Dal 2015, l’Agenzia Piemonte Lavoro (APL), al fine di rendere più agevole il coordinamento e la gestione dei centri, ha intrapreso una politica di razionalizzazione dei servizi web per i cittadini e per le aziende, facendo convogliare tutte le informazioni riguardanti il lavoro sul sito dell’agenzia. Dal 2016 la Regione Lombardia ha adottato “Dote Unica Lavoro”, ovvero un modello innovativo nel campo delle politiche attive del lavoro.

Da qualche anno, il CPI di Ravenna ha attivato nuovi servizi, tra cui “Job Fair”, una vetrina virtuale in cui le aziende possono trovare informazioni sintetiche sui profili più interessanti, suddivisi per caratteristiche specifiche o per gruppo professionale di appartenenza, a partire dalle quali esplicitare manifestazioni di interesse.

Alle iniziative dei CPI si affianca quella di “Job4U”, una startup innovativa a vocazione sociale, nata negli ultimi anni, che mette a disposizione una piattaforma tecnologica cloud, in grado di rendere più automatica e capillare l’erogazione dei servizi per il lavoro (in collaborazione con i centri stessi, università, scuole superiori e pubbliche amministrazioni impegnate nel job matching), attraverso un accesso continuo, da qualunque dispositivo e luogo, a una consulenza di carriera digitale per accompagnare il processo di ricerca di un lavoro.

 Negli ultimi anni, dunque, sono stati fatti ulteriori passi avanti nella direzione di una ristrutturazione digitale degli SPI; tuttavia, l’ammodernamento dei CPI risulta ancora in modalità patchwork, con un Centro-nord più all’avanguardia rispetto al resto dell’Italia.
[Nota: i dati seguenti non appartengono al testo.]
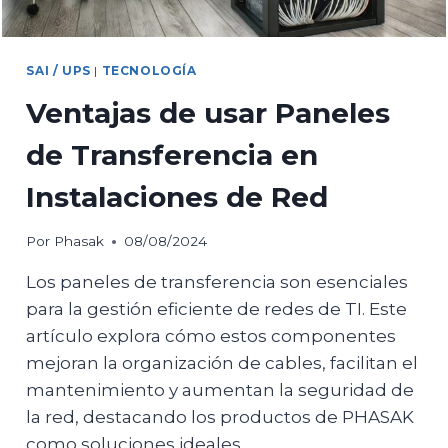
SAI / UPS
|
TECNOLOGÍA
Ventajas de usar Paneles
de Transferencia en
Instalaciones de Red
Por
Phasak
08/08/2024
Los paneles de transferencia son esenciales
para la gestión eficiente de redes de TI. Este
artículo explora cómo estos componentes
mejoran la organización de cables, facilitan el
mantenimiento y aumentan la seguridad de
la red, destacando los productos de PHASAK
como soluciones ideales.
Uno specchio che riflette le “diverse Italie” (Pavolini E., “Welfare e dualizzazione dei diritti sociali”, in Ascoli U. (a cura di), Il welfare in Italia, il Mulino, Bologna, 2011) in cui è diviso il Paese, caratterizzate non solo da diseguaglianze nei profili di vita ma anche nell’ acceso ai servizi.

È necessario, pertanto, agire su tre fronti: i) ridurre il divario tecnologico tra servizi che operano in realtà locali differenti; ii) rendere la digitalizzazione un’occasione di interoperabilità tra sistemi in modo da armonizzarli e consentire, ad esempio, la comunicazione tra banche dati che attualmente non sono tra loro connesse, ma che nell’insieme possono rappresentare una fonte di ricchezza informativa; iii) operare affinché anche l’ammodernamento tecnologico dei servizi per l’impiego non sia foriero di ulteriori diseguaglianze territoriali.

In conclusione, se le idee si tradurranno in pratiche la digitalizzazione, contribuendo a creare nuovi linguaggi e spazi alternativi di conoscenza, permetterà di abbattere le barriere che non consentono a tutti di accedere in modo virtuoso alle informazioni sul mercato del lavoro.